Three Cochrane reviews commissioned by the World Health Organization evaluate GLP-1 receptor agonists like tirzepatide, semaglutide, and liraglutide for weight loss in people with obesity. The drugs show substantial weight reduction compared to placebo, but researchers note limitations in long-term data and industry funding influences. Side effects such as nausea are common, raising questions about broader access and safety.
Glucagon-like peptide-1 (GLP-1) receptor agonists, initially developed for type 2 diabetes in the mid-2000s, have shown benefits in managing blood sugar, reducing heart and kidney risks, supporting weight loss, and lowering early death rates in diabetic patients with comorbidities.
Recent testing has extended their use to obesity treatment. These medications mimic a hormone that slows digestion and promotes fullness. In the United Kingdom, they are approved for weight management alongside diet and exercise for those with obesity or overweight with related conditions.
The reviews analyzed randomized controlled trials for three key drugs:
- Tirzepatide (Mounjaro and Zepbound), given weekly, resulted in about 16% average weight loss after 12 to 18 months, based on eight trials with 6,361 participants. Benefits may persist up to 3.5 years, though long-term safety data is limited.
- Semaglutide (Ozempic, Wegovy, and Rybelsus), also weekly injections, achieved roughly 11% weight loss after 24 to 68 weeks, from 18 trials involving 27,949 participants. Effects can last up to two years, with more participants losing at least 5% of body weight, but gastrointestinal side effects were more frequent.
- Liraglutide (Victoza and Saxenda), a daily injection, yielded 4-5% average weight loss, drawn from 24 trials with 9,937 participants. Evidence beyond two years is scarce.
No significant differences appeared in major cardiovascular events, quality of life, or mortality compared to placebo. However, side effects like nausea led some to discontinue treatment.

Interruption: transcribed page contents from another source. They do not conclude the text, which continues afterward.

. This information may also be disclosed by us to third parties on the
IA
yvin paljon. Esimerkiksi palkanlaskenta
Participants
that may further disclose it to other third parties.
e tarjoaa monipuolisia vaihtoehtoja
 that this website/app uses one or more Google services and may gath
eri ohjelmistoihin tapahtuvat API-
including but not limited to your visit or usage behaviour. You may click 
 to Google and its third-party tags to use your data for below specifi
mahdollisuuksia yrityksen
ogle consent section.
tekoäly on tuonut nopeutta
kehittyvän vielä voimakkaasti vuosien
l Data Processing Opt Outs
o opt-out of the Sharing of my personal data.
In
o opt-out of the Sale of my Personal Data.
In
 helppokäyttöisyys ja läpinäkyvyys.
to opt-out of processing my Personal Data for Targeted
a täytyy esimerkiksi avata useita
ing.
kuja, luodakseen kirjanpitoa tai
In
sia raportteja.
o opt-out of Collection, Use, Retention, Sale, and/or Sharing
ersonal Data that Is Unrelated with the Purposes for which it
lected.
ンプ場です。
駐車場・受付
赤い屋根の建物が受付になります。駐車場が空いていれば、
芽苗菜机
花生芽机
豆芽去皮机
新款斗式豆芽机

"These drugs have the potential to bring about substantial weight loss, particularly in the first year," said Juan Franco, co-lead researcher from Heinrich Heine University Düsseldorf, Germany.

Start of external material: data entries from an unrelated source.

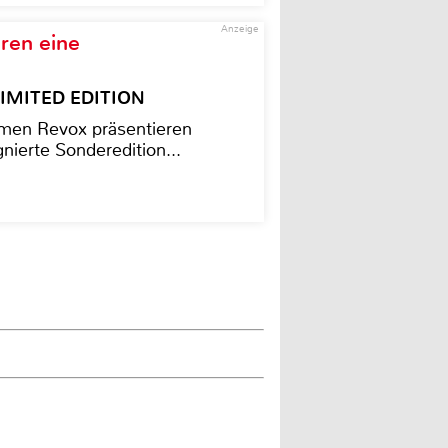
Anzeige
ren eine
– LIMITED EDITION
men Revox präsentieren
nierte Sonderedition...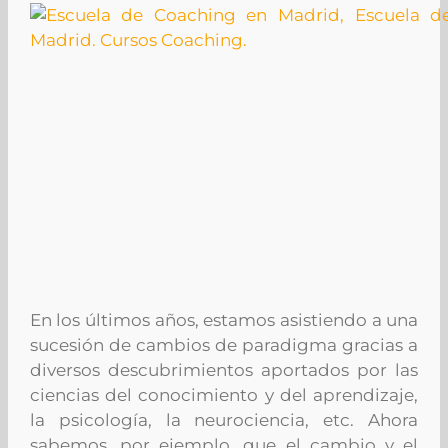
En los últimos años, estamos asistiendo a una
sucesión de cambios de paradigma gracias a
diversos descubrimientos aportados por las
ciencias del conocimiento y del aprendizaje,
la psicología, la neurociencia, etc. Ahora
sabemos, por ejemplo, que el cambio y el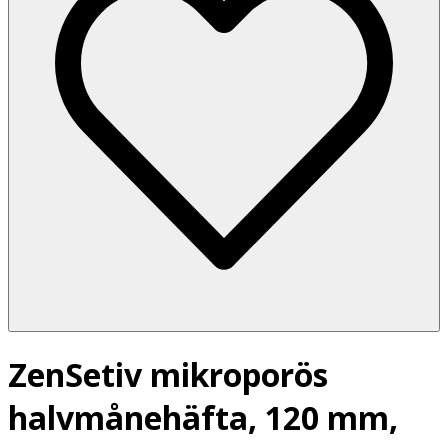
ZenSetiv mikroporös
halvmånehäfta, 120 mm,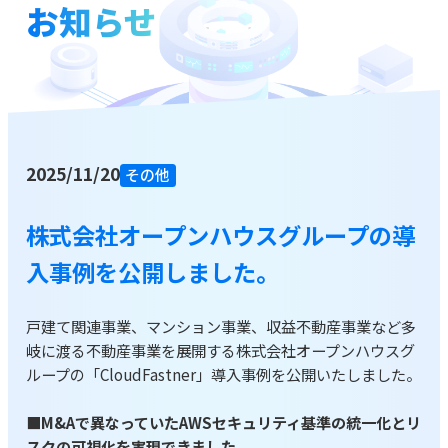
お知らせ
お役立ち資料
ブログ
2025/11/20
資料をダウンロードする
その他
株式会社オープンハウスグループの導
お問い合わせ
入事例を公開しました。
戸建て関連事業、マンション事業、収益不動産事業など多
岐に渡る不動産事業を展開する株式会社オープンハウスグ
ループの「CloudFastner」導入事例を公開いたしました。
■M&Aで異なっていたAWSセキュリティ基準の統一化とリ
スクの可視化を実現できました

A major concern is that many studies were funded and conducted by drug manufacturers, potentially creating conflicts of interest. Researchers call for more independent research.
Access remains a barrier due to high costs for semaglutide and tirzepatide, though liraglutide is more affordable post-patent expiration; semaglutide's patent ends in 2026. Trials were mostly in middle- and high-income countries, underrepresenting areas like Africa and Southeast Asia.
"We need more data on the long-term effects and other outcomes related to cardiovascular health, particularly in lower-risk individuals," said Eva Madrid, co-lead researcher from the Universidad de Valparaíso, Chile.
These findings will shape upcoming WHO guidelines on GLP-1 drugs for obesity.